In other words, more red flags.

"I would guess there was a lot of mischief being handed to the auditors that prevented this from being exposed sooner, because no auditor regardless of size would go along with a crime of this level and this magnitude," says Jordan Kimmel, a fund manager with Magnet Investing in Randolph, N.J.

"This is one of the clearest lessons that there are top-flight auditors who do look more carefully at more items, and the use of real small-time unknown auditors on a fund this size has been sending out loud warning signals for years."
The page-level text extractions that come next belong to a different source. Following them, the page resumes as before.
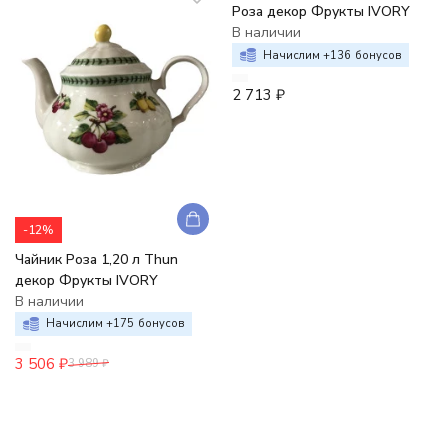
Роза декор Фрукты IVORY
В наличии
Начислим +
136
бонусов
2 713
₽
-12%
Чайник Роза 1,20 л Thun
декор Фрукты IVORY
В наличии
Начислим +
175
бонусов
3 506
₽
3 989
₽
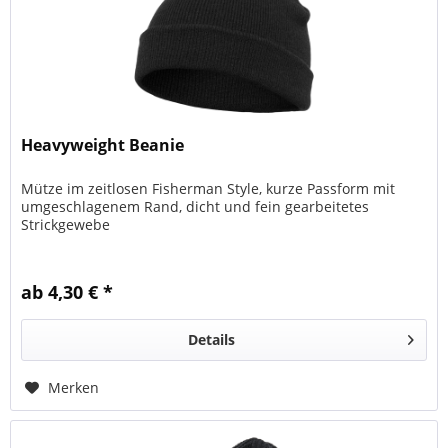
Heavyweight Beanie
Mütze im zeitlosen Fisherman Style, kurze Passform mit
umgeschlagenem Rand, dicht und fein gearbeitetes
Strickgewebe
ab 4,30 € *
Details
Merken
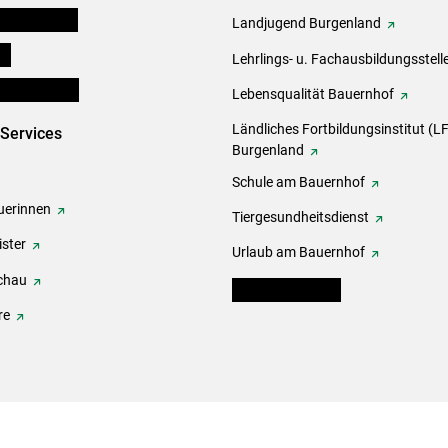
tel-Plattform
Landjugend Burgenland
ds
Lehrlings- u. Fachausbildungsstell
en und Partner
Lebensqualität Bauernhof
Ländliches Fortbildungsinstitut (LF
-Services
Burgenland
Schule am Bauernhof
erinnen
Tiergesundheitsdienst
ster
Urlaub am Bauernhof
chau
warndienst.lko.at
re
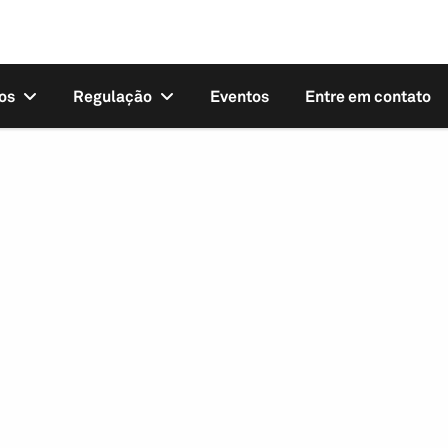
os
Regulação
Eventos
Entre em contato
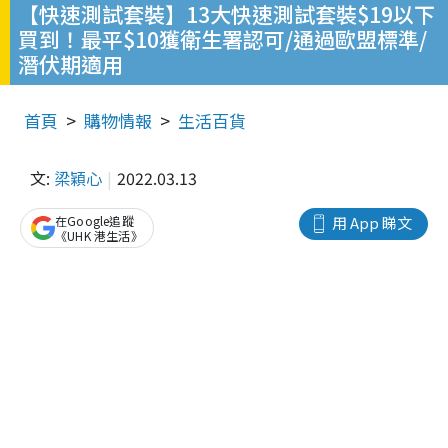
【快速測試套裝】13大快速測試套裝$19以下
買到！最平$10獲衛生署認可/通過歐盟標準/
潛伏期適用
首頁
購物情報
生活百貨
文:
梁穎心
2022.03.13
在Google追蹤
用 App 睇文
《UHK 港生活》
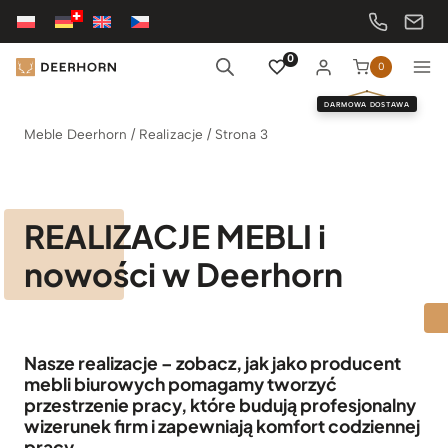
Przejdź
do
treści
0
0
DARMOWA DOSTAWA
Meble Deerhorn
/
Realizacje
/
Strona 3
REALIZACJE MEBLI i
nowości w Deerhorn
Nasze realizacje – zobacz, jak jako producent
mebli biurowych pomagamy tworzyć
przestrzenie pracy, które budują profesjonalny
wizerunek firm i zapewniają komfort codziennej
pracy.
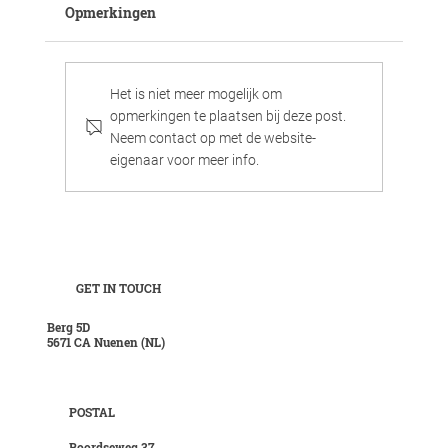
Opmerkingen
Sneak peak!
Het is niet meer mogelijk om
opmerkingen te plaatsen bij deze post.
Neem contact op met de website-
eigenaar voor meer info.
GET IN TOUCH
Berg 5D
5671 CA Nuenen (NL)
POSTAL
Boordseweg 37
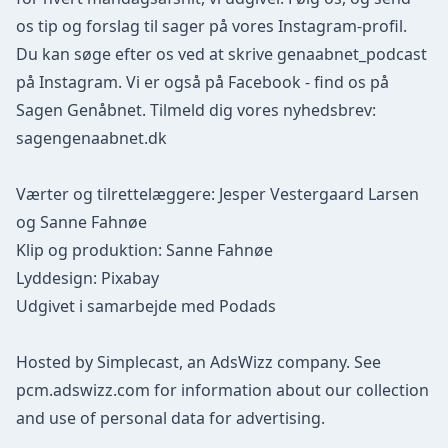
os tip og forslag til sager på vores
Instagram-profil.
Du kan søge efter os ved at skrive genaabnet_podcast
på Instagram. Vi er også på Facebook - find os på
Sagen Genåbnet.
Tilmeld dig vores nyhedsbrev:
sagengenaabnet.dk
Værter og tilrettelæggere: Jesper Vestergaard Larsen
og Sanne Fahnøe
Klip og produktion: Sanne Fahnøe
Lyddesign: Pixabay
Udgivet i samarbejde med Podads
Hosted by Simplecast, an AdsWizz company. See
pcm.adswizz.com
for information about our collection
and use of personal data for advertising.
The problem in the Madoff case was that he was so well-insulated, with a five-year rate of return and numerous testimonials from high-roller clients, that it was difficult for many investors to sift through the static and find out how the fund was being managed.

Video: Restoring trust in the market

"Once you get to the point where you can show a five-year rate of return and you have high-quality references—people who have been paid and can vouch for those rates of return—then those things can grow very quickly into a large fraud," says Leone, the former US Attorney. "Then the only thing that stops them is when they get so large they collapse of their own weight or something bad happens in the economy that exposes the scheme."

Which leads to the final point: That when there isn't a sufficient level of transparency, when others vouch for a manager's character, and when returns are absolutely irresistible, it's best to keep in mind that ...

5) If It Looks Too Good to Be True ...

Then yes, it probably is.

And that may be the great lesson in the Madoff case, that even the shrewdest investors can get trapped by a pretty house of cards just waiting to get blown over.

"When people see returns that are too good to be true or extraordinarily high, they should always, invariably, without exception, their antennae should vibrate that whatever this investment vehicle is it's got to carry with it a high rate of risk," Leone says. "There's no free lunch."

For Investors

Even for those who still can't resist the temptation, Casserly's strategy of taking a small taste and seeing what happens from there provides shelter from total calamity.

"If it does fall apart you're not going to be happy but at least you were able to scratch that itch," she says. "It's like playing the lottery."

In this case, though, the losers are spread far and wide: Investors, charities, corporations and even the hedge funds themselves, which have sustained another black eye during a difficult year for the industry.

For the market, there will be many lessons to be learned, which no doubt will be dissected well into the future.

"Could it have been avoided?" Kimmel says. "Only through more due diligence, but you could even say that criminals have a way of figuring out how to go around each obstacle that gets in front of them.

"You come up with a better mousetrap, the mouse just figures a way to get around it. This was, in fact, a rat."